*** Opening of Given data ***

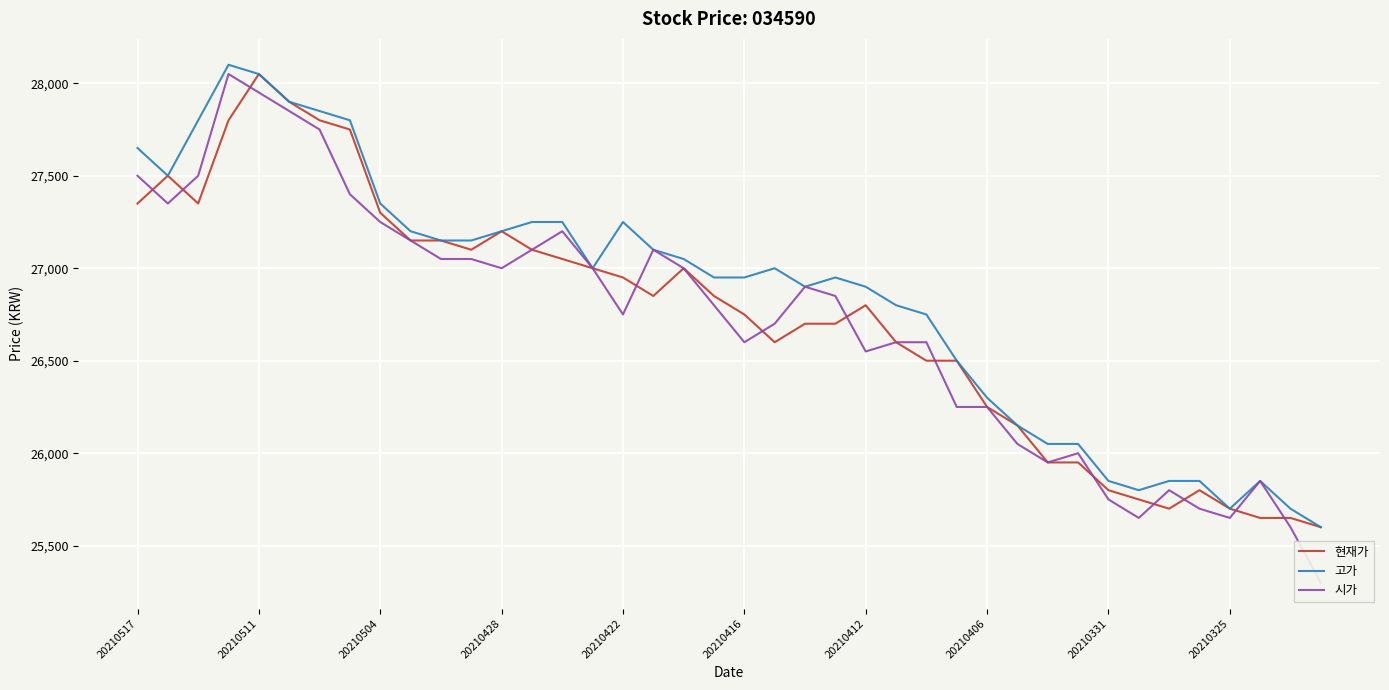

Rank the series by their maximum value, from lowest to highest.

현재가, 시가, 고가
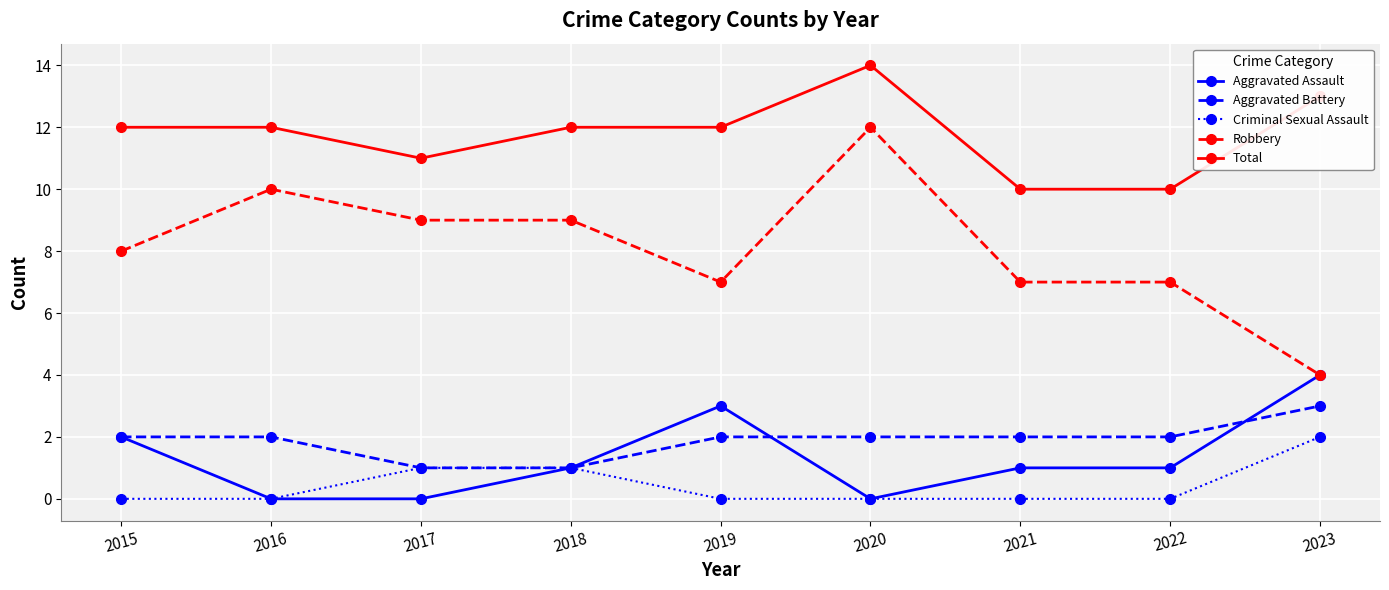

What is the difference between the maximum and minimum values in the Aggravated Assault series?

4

*** Close of Given data ***

**Exercise brief**:
Please rewrite the items above, swapping "series" for "line" wherever it appears and changing nothing else. Leave the pictures out.

**Solution for this problem**:
Rank the line by their maximum value, from lowest to highest.

현재가, 시가, 고가

What is the difference between the maximum and minimum values in the Aggravated Assault line?

4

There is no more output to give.